# Ohio Valley Bass Anglers( OPENS )



## rangervs81

Mosquito Lake 4/9/17 8:00-4:00 State Park Ramp
Lake Milton 6/4/17 6:30-2:30 Point View Ramp
$50 entry fee. You can fish alone or bring a partner.
limit 5 fish 12 inch both lakes


----------



## ROOK

cant wait


----------



## Tritonyounggun

I'll be there!


----------



## Tritonyounggun

What's the game plan if we still have snow on the ground reschedule or fish? I would bet the number of boats will be down if its cold


----------



## icetester

Its going to be perfect, water temp low to mid 50s


----------



## Tritonyounggun

Now we just need a nice 60-70 degree day to go with it.


----------



## NateS

Tritoyounggun your fishing with your normal river partner?


----------



## Tritonyounggun

Idk yet nate


----------



## Tritonyounggun

I thaught I was fishing with rangervs81 but since I don't have a ranger he is fishing with another guy that is buying a ranger


----------



## Tritonyounggun

Good luck on Sunday guys weather looks good for that day


----------



## johnboy111711

Weather good...fishing is very very tough


----------



## icetester

Yep, tough bite, and tougher after the snow...lol


----------



## Tritonyounggun

Yea but with that lake you never know


----------



## lunker4141

There is always someone bringing in a nice bag at Mosquito. Weather will be funky leading up but snow Friday early and two days till tourney I am sure the fish will be ready to bite.....someone will figure them out. I'll be out to fish this one.


----------



## icetester

lunker4141 said:


> There is always someone bringing in a nice bag at Mosquito. Weather will be funky leading up but snow Friday early and two days till tourney I am sure the fish will be ready to bite.....someone will figure them out. I'll be out to fish this one.

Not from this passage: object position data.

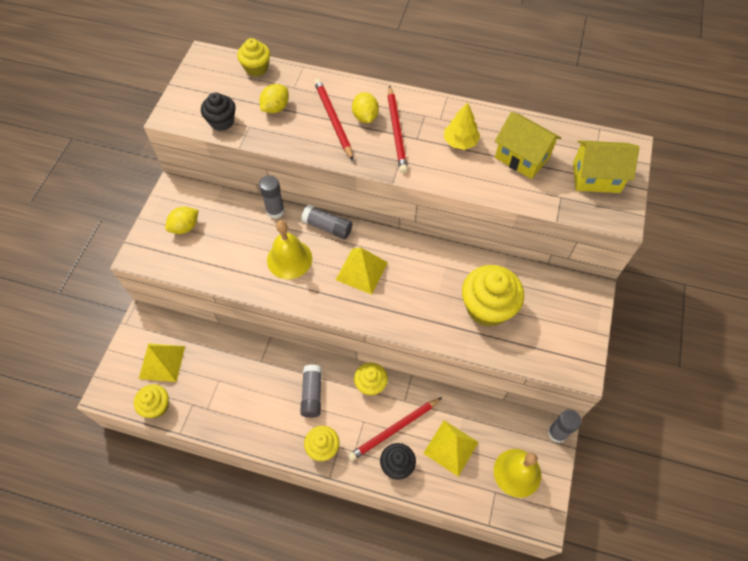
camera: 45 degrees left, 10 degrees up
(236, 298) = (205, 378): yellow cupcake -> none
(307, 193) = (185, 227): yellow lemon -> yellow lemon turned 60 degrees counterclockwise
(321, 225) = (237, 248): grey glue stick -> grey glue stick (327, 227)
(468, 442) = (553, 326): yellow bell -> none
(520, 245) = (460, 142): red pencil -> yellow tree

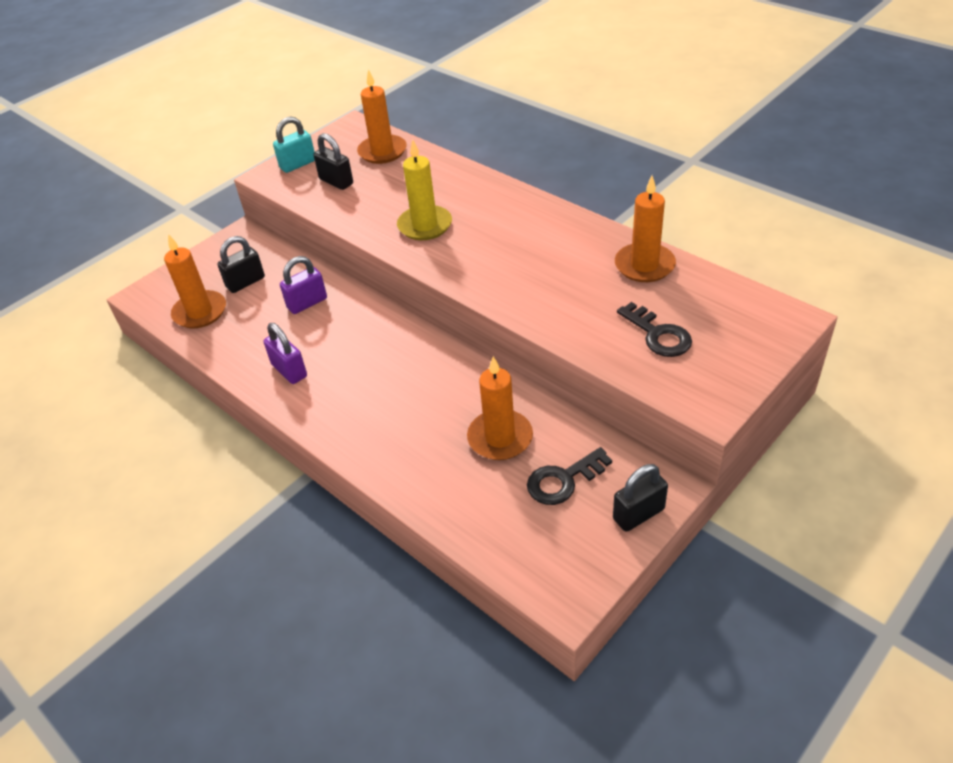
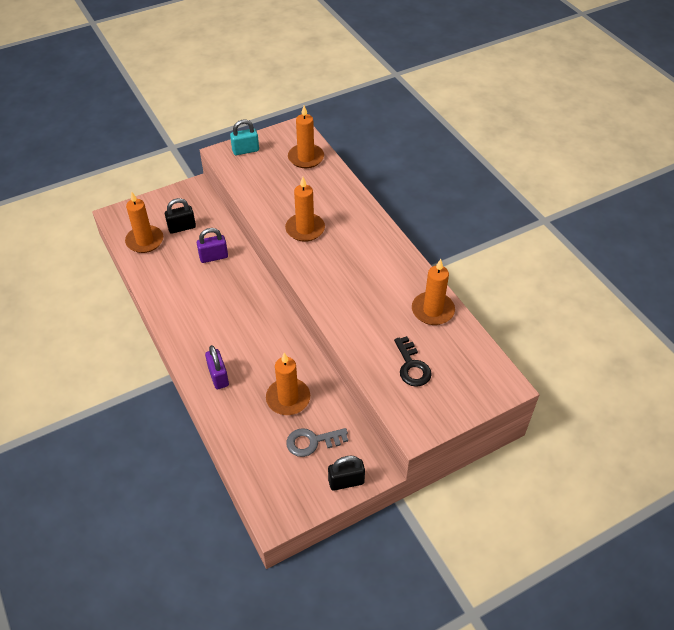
camera: 15 degrees right, 5 degrees up
(289, 371) = (181, 304): purple padlock -> purple padlock (218, 376)
(336, 182) = (264, 173): black padlock -> none
(425, 225) = (305, 229): yellow candle -> orange candle
(563, 480) = (312, 442): black key -> grey key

For sure... Snow is more of a joke really. Theres been a few days catching fish with the front deck all white. Gotta love Ohio..


----------



## Tritonyounggun

I agree icetester many days out with carpet completely white from snow absolutely crushing them you can't feel the cold when your hammering them!


----------



## Tritonyounggun

Good luck tommorow guys


----------



## NateS

Anybody have the results


----------



## ROOK

18lbs,big bass over 6


----------



## Buzzking

Is that an April Fools Day joke? 18#'s and a 6 pounder!! That's the biggest bass to come from Mosquito in a long time


----------



## Bassbully 52

Buzzking said:


> Is that an April Fools Day joke? 18#'s and a 6 pounder!! That's the biggest bass to come from Mosquito in a long time


Ike and I watched a team catch a mid 5lber in an open last year. they caught it 50 feet away from us.


----------



## johnboy111711

biggest since last August's 5.81 in the NOAA


----------



## icetester

Yall probably wont believe this, but for what its worth ill type it. A few years back we were pre fishing for an NOAA event on Mosquito. At the time we were on a top water bite and just covering water. We were in an area that was loaded with baitfish and the bite was pretty solid. Out of nowhere we spotted a large school of bass playing hell on all the bait that surrounded the area. As we continued to cast in and around this area the bass started to surface completely out of the water. We both hooked up with fish, a double header of 4#ers. We both saw several bass that were in the range of 3-5# largemouth. Heres the kicker, besides those spotted, we also were able to view 2 particular fish that went well over 7#s. Ive been bass fishing over 35 years. I know what a 5#-10# bass looks like. I say 7#s to not seem to stretch the story, but if i was to put money on it id say they were closer to 8-9#s. What seemed even more amazing was the fact that we were surrounded by a very large school of bass in numbers and size. If i was to guess, id say there were at least 30-40 bass schooling bait. After this day, i have had a new respect for Mosquito largemouth bass. You never know when, where and why when it comes to fishing....keeps me going back....


----------



## icetester

Ps....we never did find that school on tournament day....lmao


----------



## Tritonyounggun

June isn't far away hope to see everyone there and hope weather hold up for us


----------



## Jrich21

Is there a prize for who ever comes in first place ?


----------



## rangervs81

Jrich21 said:


> Is there a prize for who ever comes in first place ?


money


----------



## Tritonyounggun

Anyone been to Milton just curious on how the fishing is I can't wait to get there!


----------



## Tritonyounggun

Don't be afraid of the weather guys we will be there!


----------



## Rebels12

I hope the guy in the brown Astro with a Evinrude didn't win the tournament yesterday. He's the perfect example of why tournament anglers get bad reputations. No matter how many boats were on a bank, he was coming in. Unreal!!!!! Glad my Dad taught me to respect people on the water.


----------



## Tritonyounggun

I think I saw him come in on you fishing the shoreline on pad and cut you off


----------



## walleyekiller446

Tritonyounggun said:


> I think I saw him come in on you fishing the shoreline on pad and cut you off


Every Monday night there is a tournament there 530 till dark 30 a boat if anyone is interested


----------